• _YOUR INSTRUCTIONS_
Copy exactly, please, each line of the data below until the line that contains "The Islanders in" has been copied, beginning at the top.

..............................

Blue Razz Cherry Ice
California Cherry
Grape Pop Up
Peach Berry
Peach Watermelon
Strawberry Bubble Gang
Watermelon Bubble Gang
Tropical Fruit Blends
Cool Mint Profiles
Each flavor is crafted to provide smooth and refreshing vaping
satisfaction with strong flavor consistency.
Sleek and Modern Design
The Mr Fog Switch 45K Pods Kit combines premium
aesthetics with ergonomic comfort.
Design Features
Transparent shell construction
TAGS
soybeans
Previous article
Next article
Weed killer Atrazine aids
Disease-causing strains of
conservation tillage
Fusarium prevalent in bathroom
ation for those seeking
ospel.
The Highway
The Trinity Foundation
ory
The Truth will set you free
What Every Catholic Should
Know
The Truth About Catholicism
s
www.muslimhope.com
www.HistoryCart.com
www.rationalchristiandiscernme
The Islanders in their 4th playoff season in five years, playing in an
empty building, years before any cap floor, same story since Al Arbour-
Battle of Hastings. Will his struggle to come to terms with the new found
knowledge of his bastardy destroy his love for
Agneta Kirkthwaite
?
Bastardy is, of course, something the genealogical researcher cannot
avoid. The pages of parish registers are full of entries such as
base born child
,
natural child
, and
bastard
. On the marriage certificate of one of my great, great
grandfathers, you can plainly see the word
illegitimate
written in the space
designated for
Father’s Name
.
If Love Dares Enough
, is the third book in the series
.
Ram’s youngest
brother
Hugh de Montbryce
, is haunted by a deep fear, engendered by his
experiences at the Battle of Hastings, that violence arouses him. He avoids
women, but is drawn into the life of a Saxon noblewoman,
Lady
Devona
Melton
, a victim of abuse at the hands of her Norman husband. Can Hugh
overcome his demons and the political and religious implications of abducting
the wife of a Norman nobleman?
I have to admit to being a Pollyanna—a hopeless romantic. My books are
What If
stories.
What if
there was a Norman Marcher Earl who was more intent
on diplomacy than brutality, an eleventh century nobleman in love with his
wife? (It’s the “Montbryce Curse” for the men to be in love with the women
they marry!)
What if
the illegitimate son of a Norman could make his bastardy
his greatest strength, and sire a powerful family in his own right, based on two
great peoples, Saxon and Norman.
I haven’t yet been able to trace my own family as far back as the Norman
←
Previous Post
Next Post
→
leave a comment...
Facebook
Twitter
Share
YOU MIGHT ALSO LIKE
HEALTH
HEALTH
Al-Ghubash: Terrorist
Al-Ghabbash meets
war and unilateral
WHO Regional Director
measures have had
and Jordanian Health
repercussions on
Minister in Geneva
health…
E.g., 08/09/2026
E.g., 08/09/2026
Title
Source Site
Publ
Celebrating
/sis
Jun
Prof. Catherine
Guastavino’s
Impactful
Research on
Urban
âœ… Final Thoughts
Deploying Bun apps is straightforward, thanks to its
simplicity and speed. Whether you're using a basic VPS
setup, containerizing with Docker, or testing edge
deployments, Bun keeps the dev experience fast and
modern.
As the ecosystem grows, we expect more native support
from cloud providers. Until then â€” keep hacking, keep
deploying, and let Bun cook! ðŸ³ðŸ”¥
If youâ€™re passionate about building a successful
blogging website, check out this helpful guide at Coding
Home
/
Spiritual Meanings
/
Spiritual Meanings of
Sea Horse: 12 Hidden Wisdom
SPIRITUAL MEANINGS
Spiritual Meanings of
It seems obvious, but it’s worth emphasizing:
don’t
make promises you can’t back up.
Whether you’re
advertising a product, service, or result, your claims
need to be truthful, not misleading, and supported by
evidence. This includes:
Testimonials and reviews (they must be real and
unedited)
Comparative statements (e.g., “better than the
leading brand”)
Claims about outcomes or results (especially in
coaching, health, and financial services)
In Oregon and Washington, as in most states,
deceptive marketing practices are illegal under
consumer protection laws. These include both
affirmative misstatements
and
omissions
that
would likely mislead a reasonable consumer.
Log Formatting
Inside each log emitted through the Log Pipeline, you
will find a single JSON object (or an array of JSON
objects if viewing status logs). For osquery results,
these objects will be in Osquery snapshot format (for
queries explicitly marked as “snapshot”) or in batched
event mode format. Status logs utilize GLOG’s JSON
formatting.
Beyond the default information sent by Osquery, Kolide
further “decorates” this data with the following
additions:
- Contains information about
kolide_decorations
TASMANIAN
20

..............................

• _EXERCISE ANSWER_
Blue Razz Cherry Ice
California Cherry
Grape Pop Up
Peach Berry
Peach Watermelon
Strawberry Bubble Gang
Watermelon Bubble Gang
Tropical Fruit Blends
Cool Mint Profiles
Each flavor is crafted to provide smooth and refreshing vaping
satisfaction with strong flavor consistency.
Sleek and Modern Design
The Mr Fog Switch 45K Pods Kit combines premium
aesthetics with ergonomic comfort.
Design Features
Transparent shell construction
TAGS
soybeans
Previous article
Next article
Weed killer Atrazine aids
Disease-causing strains of
conservation tillage
Fusarium prevalent in bathroom
ation for those seeking
ospel.
The Highway
The Trinity Foundation
ory
The Truth will set you free
What Every Catholic Should
Know
The Truth About Catholicism
s
www.muslimhope.com
www.HistoryCart.com
www.rationalchristiandiscernme
The Islanders in their 4th playoff season in five years, playing in an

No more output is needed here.